Komunikasi dengan Masa Lalu

Duduk menikmati sepotong risoles hangat di pagi yang sejuk dengan secangkir teh hangat.  Di sebuah cafe..ah bukan,,,toko roti kuno..tak ingin saya menyebutnya cafe yang identik dengan jaman kini.  Memandangi timbangan tua yang masih dipakai untuk menimbang kue kue kering, berlafal belanda yang lidah saya pun susah melafalnya.  Namun ibu saya dengan fasih melafalkan nama nama Belanda itu. 

Langit langit toko yang tinggi, cat yang kusam namun tetap cantik di mata saya. HET SNOOEPHUIS...itulah nama tempat yang sedang saya duduki...lidah saya tetap terpleset kala mencoba mengucapkannya. Terasa aura semangat yang tidak pernah padam dari toko yang berdiri sejak tahun 1920-an di salah satu sudut Braga.

Merasakan aroma roti yang dibuat tradisional, seakan tidak terpengaruh oleh pergerakan jaman.  Lidah saya segera menangkap perbedaan tekstur dengan roti jaman sekarang yang cenderung kempes.  Tak lupa membeli setengah kilo castengel favorit Ibu saya.  Ada ombekoek, bolu kayu manis yang juga kesenangan beliau.

Beberapa puluh langkah, ada toko yang nyaris sama kunonya hanya mungkin lebih tepat disebut restoran yang berdiri dengan anggun menyambut para pedestrian Braga,  MAISON BOGERIJEN....terkenal dengan es krim-nya...saya juga sering bermalas malasan di tempat ini, memandangi kesibukan pagi.

Ritual sejarah selalu terbawa dalam setiap kunjungan ke kota kota.  Saya selalu melakukan ritual menyusuri Malioboro saat di Yogya tak peduli badan sedang meriang.  Mengagumi arsitektur gedung gedung kuno, memotret aktivitas para simbok pasar. Atau mencoba mencuri waktu mengunjungi candi, coba mencuri dengar gema dari masa lalu.

Atau mengobrol dengan penduduk Tengger di lereng gunung Bromo yang dingin namun kudus. Menyusuri jejak saudagar Medan di awal abad 20.  Semua demi memenuhi dahaga akan beragam kisah Indonesia masa lalu.

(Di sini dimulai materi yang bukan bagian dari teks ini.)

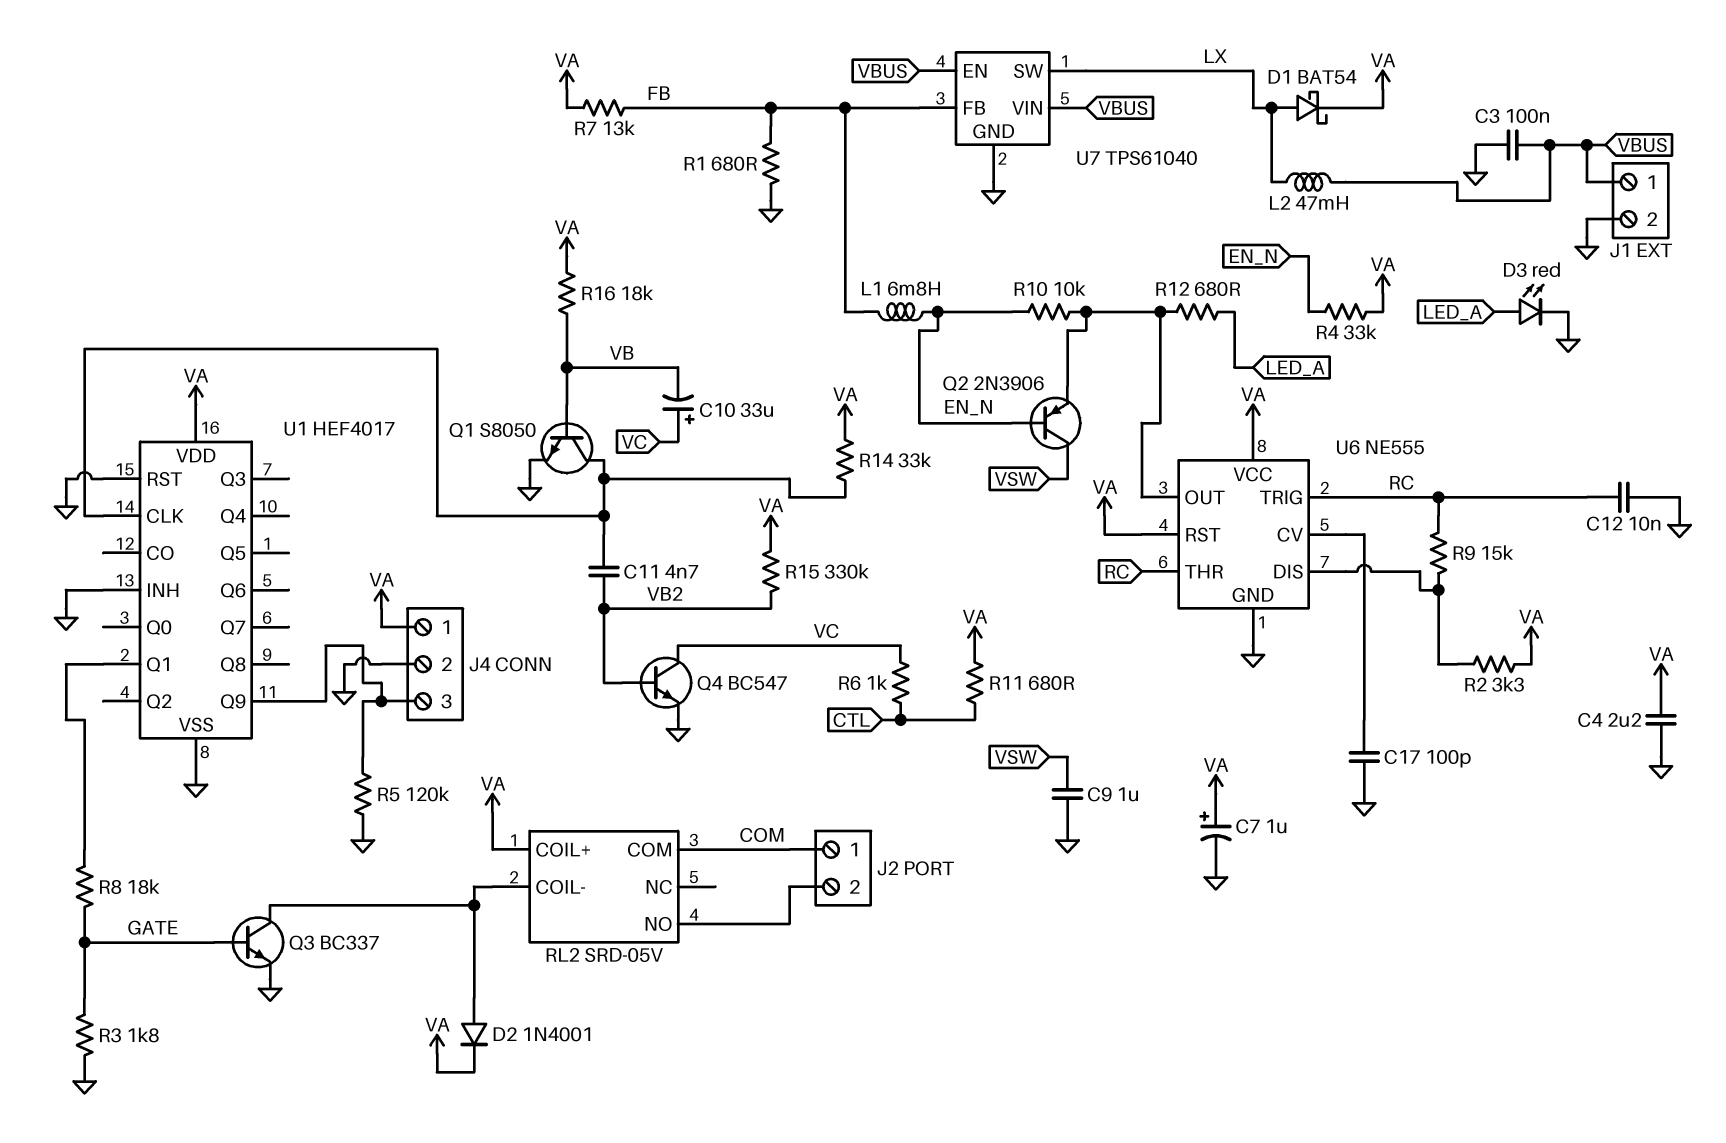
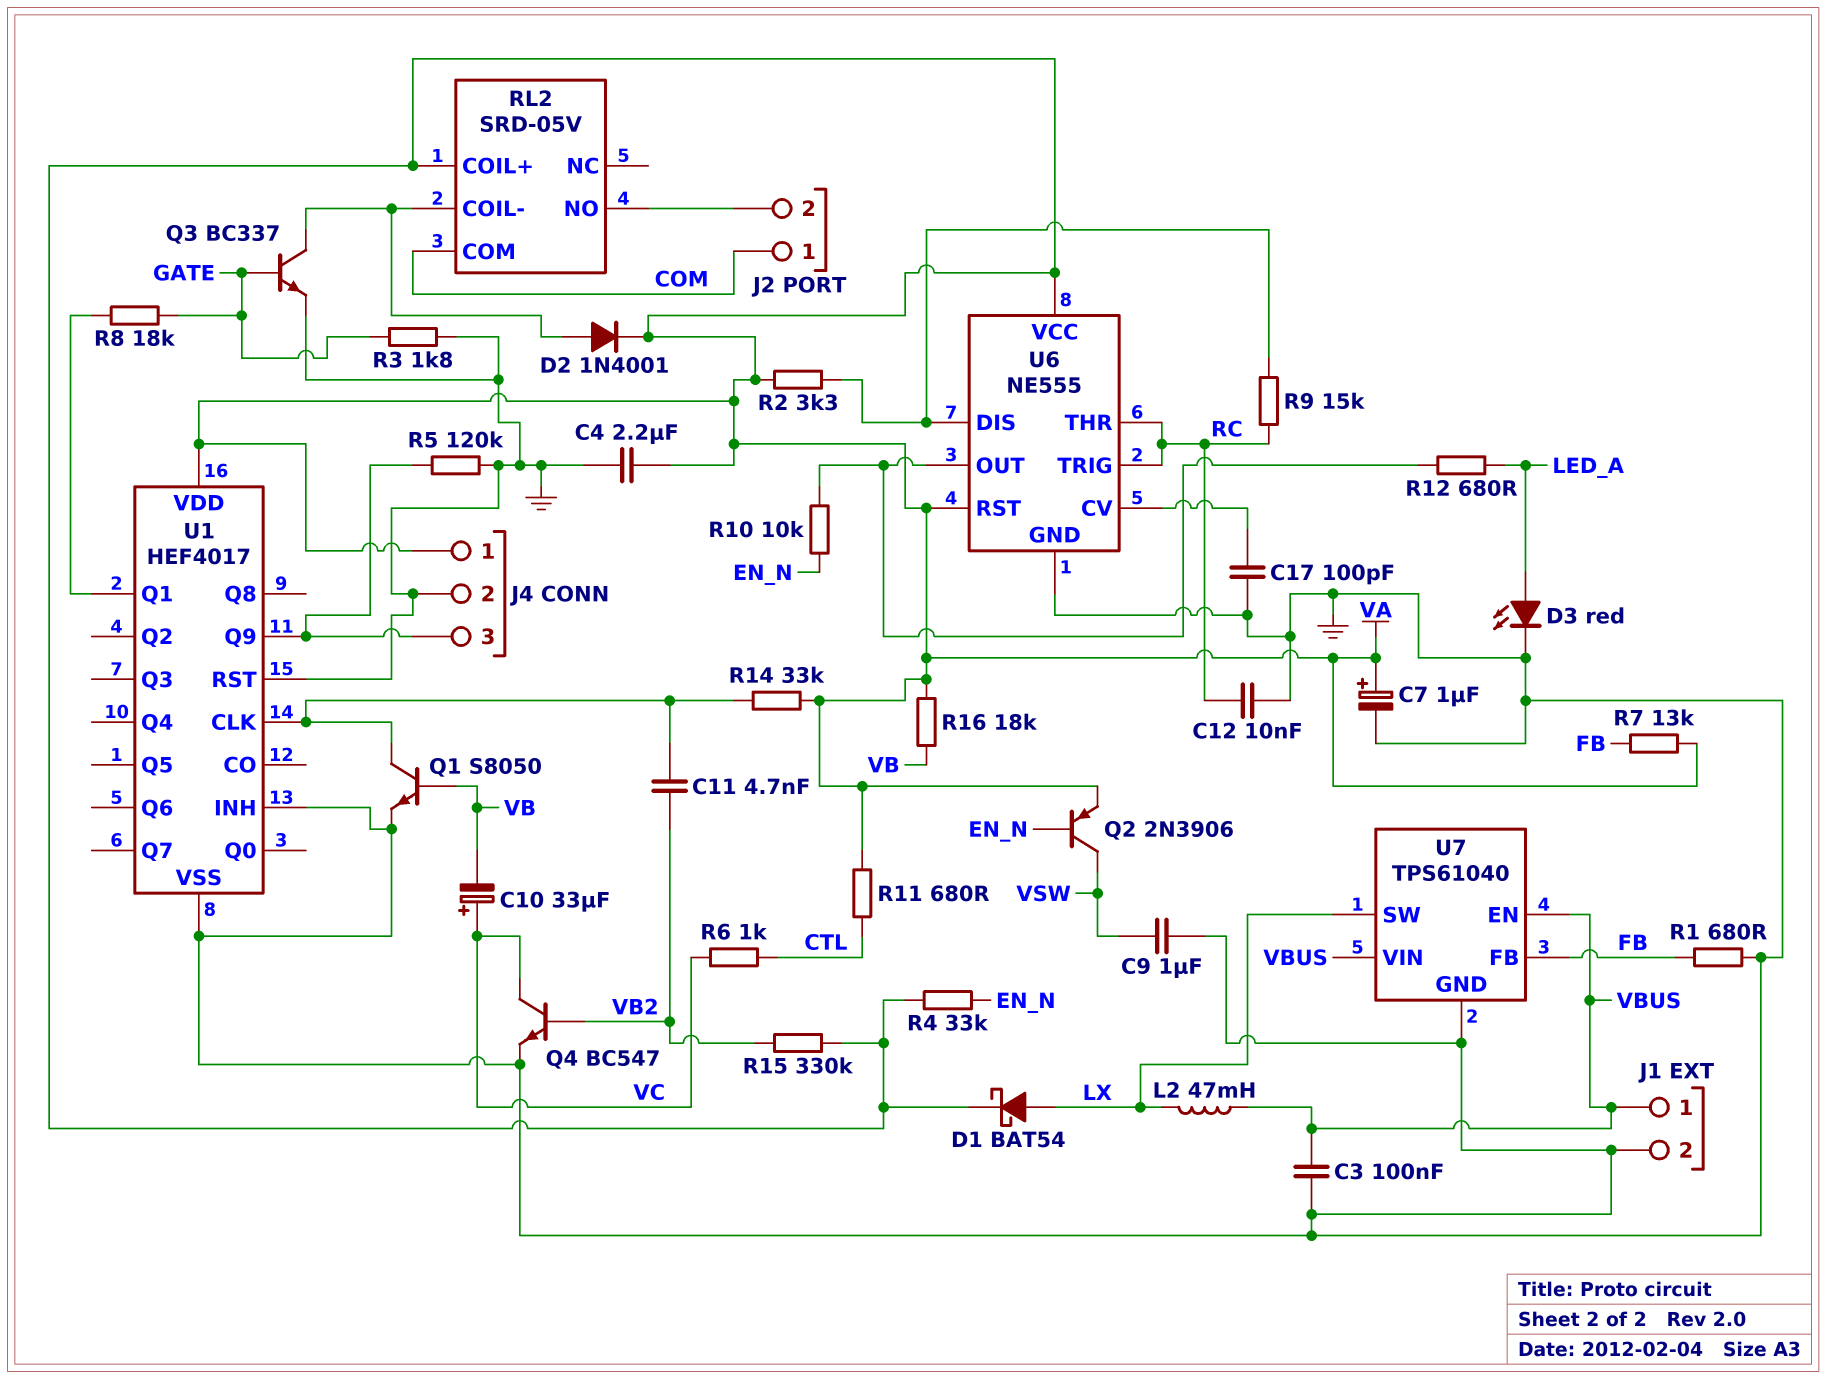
L1: 6.8mH (EN_N, FB) -> none
Q2: PNP 2N3906 (B EN_N, C VSW, E U6/OUT) -> PNP 2N3906 (B EN_N, C VSW, E VA)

Apa boleh buat, saya yang lahir jauh setelah orde baru seakan sering berusaha menentang waktu, berusaha menembus putaran jaman untuk sekedar mengetahui cerita cerita usang termakan abad. Ada kehausan yang sangat saat membaca tulisan para jurnalis, orang yang saya anggap sangat beruntung karena mempunya akses ke sumber primer sejarah. Mungkin terdengar aneh, tapi saya kerap merasakan iri  yang mendalam terhadap para jurnalis ini.

Apakah ini hanya nostalgia atau sentimentil seorang manusia akan potongan kehidupan masa lalu. Para ahli menyatakan selama ditemukan fakta baru maka sejarah akan terus diperbaharui, begitu pula kemungkinan pembacaan ulang sesuai keperluan pemerintah. Namun orang akan terus mencoba kembali bernostalgia mencicipi sepotong masa yang terasa nyaman atau mencoba merasakan bagi mereka yang tidak mengalami masa itu.

Mungkin pula selain sentimentil sejarah yang berlangsung jauh sebelum saya lahir, ada rasa kagum dengan kesetiaan para pelaku yang masih menjalankan sejarah masa lalu di masa kini.

Kenikmatan masa lalu seakan masih melekat dalam risoles yang saya kunyah perlahan, tekstur es krim kuno yang berpasir mengelus indra pengecap. 

Percaya atau tidak, saat menaiki tangga candi, saya merasa nirwana begitu dekatnya,begitu pun saat membuka buku buku sejarah terasa bisikan tokoh tokoh itu mencoba berbicara.  Well, mungkin saya sudah gila namun saya tidak dapat menghindari kenikmatan aneh saat menjenguk dunia mereka.